7. Know Your Fridge Rules
A full fridge stays cold for about 4 hours without power. A half-full fridge lasts about 2 hours. A freezer that’s full stays frozen for 48 hours; half-full lasts 24 hours. Put a thermometer in your fridge now so you can check the actual temp during an outage.
If you have a smart temperature sensor (like a Govee or RuuviTag) in your fridge, you can monitor it remotely — even during an outage if your hub is on a UPS.
8. Charge Everything Before a Storm
When a storm is forecast, charge your phones, laptops, power banks, and smart lock batteries. A charged laptop can also serve as a power bank for your phone. And a car charger is an underrated backup — you can charge devices from your car even when the house has no power.

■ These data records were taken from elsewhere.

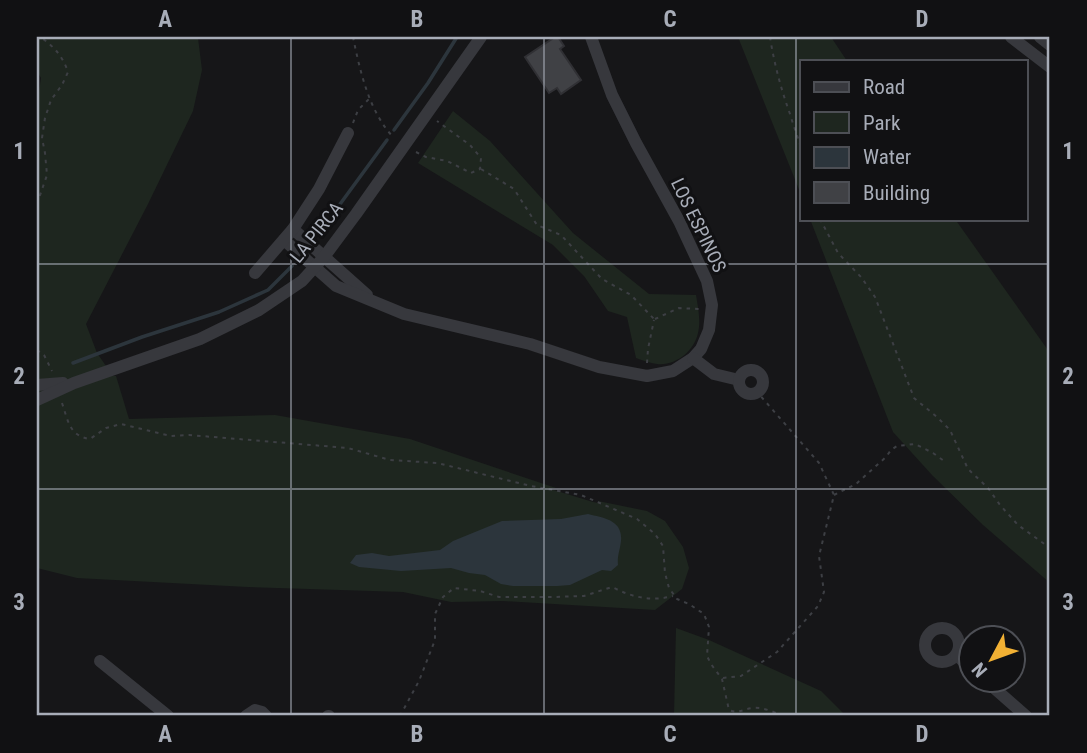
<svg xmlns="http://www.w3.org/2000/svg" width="1087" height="753" font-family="'Roboto Condensed',sans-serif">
  <rect width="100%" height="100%" fill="#161618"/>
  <g fill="#1e261f">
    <path d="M 37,37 L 197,37 L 198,38 L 202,70 L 193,111 L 148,204 L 86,324 L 97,353 L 113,376 L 116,376 L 129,419 L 275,415 L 410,439 L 556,488 L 547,488 L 593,502 L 598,503 L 598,501 L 647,511 L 665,521 L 683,547 L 689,568 L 682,589 L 655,610 L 503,601 L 451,602 L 403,592 L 248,587 L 77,578 L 37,568 L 37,105 L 41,78 L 37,71 Z"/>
    <path d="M 738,37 L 831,37 L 847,61 L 802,61 L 802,197 Z"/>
    <path d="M 453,111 L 490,141 L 573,233 L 649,294 L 696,295 C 698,307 701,321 698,333 C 694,351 676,366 657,364 C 650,363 642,360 636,358 L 627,317 L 608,311 L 584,276 L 553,245 L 418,163 Z"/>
    <path d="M 810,219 L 955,219 L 1050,353 L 1050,583 L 983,525 L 932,475 L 893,432 Z"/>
    <path d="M 676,628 L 709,640 L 821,691 L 846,716 L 674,716 Z"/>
  </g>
  <path fill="#2c353c" d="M 588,514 C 604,518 623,520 621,541 C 620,550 617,556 618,565 L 611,571 L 602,570 L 570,585 L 557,586 L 513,586 L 501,584 L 485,575 L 469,573 L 451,568 L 401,571 L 359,567 L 350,563 L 356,555 L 372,553 L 389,556 L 440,550 L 453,541 L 502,521 L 561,519 Z"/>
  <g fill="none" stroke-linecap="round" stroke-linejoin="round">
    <g stroke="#2c353c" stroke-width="3.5">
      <path d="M 394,130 L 428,83 L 457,37"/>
      <path d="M 324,226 L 387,140"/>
      <path d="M 73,363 L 142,337 L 219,312 L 268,290 L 292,266"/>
    </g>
  </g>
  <path fill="#404145" stroke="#303034" stroke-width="2" d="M 555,37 L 558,37 L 564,46 L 560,49 L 581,80 L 561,94 L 557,88 L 549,93 L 525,57 Z"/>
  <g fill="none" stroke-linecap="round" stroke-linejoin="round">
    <g stroke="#3d3f44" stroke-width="2" stroke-dasharray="3.5 5" stroke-linecap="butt">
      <path d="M 353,37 C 360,71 369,112 394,138"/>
      <path d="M 770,37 C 774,63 781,89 790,114 C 794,128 799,139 802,152"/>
      <path d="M 353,123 L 358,110 L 369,99"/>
      <path d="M 416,152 L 426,157 L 447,161 L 471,173 L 480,169 L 481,158 L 470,145 L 437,121"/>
      <path d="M 481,169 L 514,189 L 537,225 L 561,235 L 602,279 L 631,295 L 654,319"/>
      <path d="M 37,204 L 47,175 L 45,153 L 42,138 L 45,118 L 51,100 L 62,85 L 68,72 C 63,57 54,46 40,37"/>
      <path d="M 820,219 L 838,253 L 861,277 L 875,297 L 914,398 L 937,417 L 950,430 L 968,469 L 988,488 L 1000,505 L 1018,525 L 1050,548"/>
      <path d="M 655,319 L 679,308 L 699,309"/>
      <path d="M 37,350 L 44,355 L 52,371"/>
      <path d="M 647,363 L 648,349 L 654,320"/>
      <path d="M 62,403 C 68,420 69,436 90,439 L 106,428 L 121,424 L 171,436 L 189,435 L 348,448 L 390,460 L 437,463 L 531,486 L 581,495 L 637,519 L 655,534 L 663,546 L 665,573 L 669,588 L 677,599 L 689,604 L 704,614 L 709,627 L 707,656 L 711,664 L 722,679 L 729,710 C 739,714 743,709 753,708 C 763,707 774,712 783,716"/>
      <path d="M 834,495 L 856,484 L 886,457 L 891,450 L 897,446 L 915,444 L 933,453 L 944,461"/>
      <path d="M 723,678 L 741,676 L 777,652 L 818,606 L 824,592 L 819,556 L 834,495 L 819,463 L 758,393"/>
      <path d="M 400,716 L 419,681 L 435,640 L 435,614 L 443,597 L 454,588 L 480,591 L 499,597 L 553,597 L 584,596 L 612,587 C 632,597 650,602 673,596"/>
    </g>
    <g stroke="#37383d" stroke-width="12">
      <path d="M 1011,37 L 1050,67"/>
      <path d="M 1040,37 L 1050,45"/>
      <path d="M 293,229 L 367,295"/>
      <path d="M 284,240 L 336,286 L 404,314 L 530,344 L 599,367 L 647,376 L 673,371 L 693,358 L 701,349 L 709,330 L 712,305 L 707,281 L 679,221 L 636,143 L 612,95 L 591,37"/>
      <path d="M 255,273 L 293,229 L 319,189 L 348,133"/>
      <path d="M 693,358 L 714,374 L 739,380"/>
      <circle cx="751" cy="382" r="12"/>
      <path d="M 37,385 L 63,383"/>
      <path d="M 37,400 L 74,383 L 200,339 L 259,310 L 302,281 L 324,257 L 356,214 L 481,37"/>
      <circle cx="942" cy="645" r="17"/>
      <path d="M 956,655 L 972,668"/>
      <path d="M 100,661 L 168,716"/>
      <path d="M 985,680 L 1026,716"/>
      <path d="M 246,716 L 255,710 L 262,712 L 266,716"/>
      <path d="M 328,716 L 329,716"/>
    </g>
  </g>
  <path fill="none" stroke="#a8adb8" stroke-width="2" stroke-opacity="0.55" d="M 291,37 L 291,716M 544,37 L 544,716M 796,37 L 796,716M 37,264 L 1050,264M 37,489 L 1050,489"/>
  <g text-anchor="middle" stroke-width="6" stroke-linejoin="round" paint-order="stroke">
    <g font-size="19" fill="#a8adb8" stroke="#111113">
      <text transform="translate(699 225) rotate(64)" y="7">LOS ESPINOS</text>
      <text transform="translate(316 232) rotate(-51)" y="7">LA PIRCA</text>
    </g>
  </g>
  <rect width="1087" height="753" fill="none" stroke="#111113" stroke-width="77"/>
  <rect x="800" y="60" width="228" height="161" fill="#111113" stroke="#4d4f55" stroke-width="2"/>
  <rect x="814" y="82" width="35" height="10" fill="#37383d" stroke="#4d4f55" stroke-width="2"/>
  <text x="863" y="94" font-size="21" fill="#a8adb8">Road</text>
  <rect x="814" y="112" width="35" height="21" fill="#1e261f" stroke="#4d4f55" stroke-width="2"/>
  <text x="863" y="130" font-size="21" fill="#a8adb8">Park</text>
  <rect x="814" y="147" width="35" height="21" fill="#2c353c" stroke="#4d4f55" stroke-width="2"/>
  <text x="863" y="164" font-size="21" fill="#a8adb8">Water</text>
  <rect x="814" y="182" width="35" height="21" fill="#404145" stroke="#4d4f55" stroke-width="2"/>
  <text x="863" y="200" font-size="21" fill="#a8adb8">Building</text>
  <g transform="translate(992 659) rotate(229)"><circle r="33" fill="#111113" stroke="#4d4f55" stroke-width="2"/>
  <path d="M0-5L12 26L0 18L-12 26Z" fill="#f2b134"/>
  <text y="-10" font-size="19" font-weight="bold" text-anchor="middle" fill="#a8adb8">N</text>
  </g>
  <rect x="38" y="38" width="1010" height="676" fill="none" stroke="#a8adb8" stroke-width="2.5"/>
  <g font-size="23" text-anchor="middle" font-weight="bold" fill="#a8adb8">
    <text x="165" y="27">A</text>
    <text x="417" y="27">B</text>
    <text x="670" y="27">C</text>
    <text x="922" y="27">D</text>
    <text x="19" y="159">1</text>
    <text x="1068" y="159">1</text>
    <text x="19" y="384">2</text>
    <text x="1068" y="384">2</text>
    <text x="19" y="610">3</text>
    <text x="1068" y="610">3</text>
    <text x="165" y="742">A</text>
    <text x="417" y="742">B</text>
    <text x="670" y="742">C</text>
    <text x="922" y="742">D</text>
  </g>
</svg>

The 3 Devices That Keep Working During an Outage
1. Smart Locks on Battery
August, Yale, and Schlage smart locks run on AA batteries for 6 to 12 months. Bluetooth still works without Wi-Fi for phone unlock, and the keypad always works. The lock itself is mechanical — it still locks and unlocks even if every battery dies, as long as you have a key.
2. Battery-Powered Security Cameras
Arlo Pro cameras, Ring Battery cameras, and Reolink battery cameras keep recording for days on a charge. If you have a cellular backup (Ring Alarm Pro has this), they can even send alerts without home Wi-Fi.
3. Zigbee Sensors on Coin Cells
Door sensors, motion sensors, leak detectors, and temperature sensors on coin-cell batteries keep reporting to your hub for months. If your hub is on a UPS, you’ll know exactly what’s happening in your home throughout the entire outage.
Bottom Line
Power outages are the ultimate test of a smart home. Most fail it. But a UPS on your router and hub (50 to 100 dollars), a battery-powered security camera, and a few local automations mean your home stays protected and informed even when the grid goes down.
You don’t need a generator or a complete system redesign. You need a UPS, some batteries, and about 30 minutes of setup. Do it before the next storm, not during it.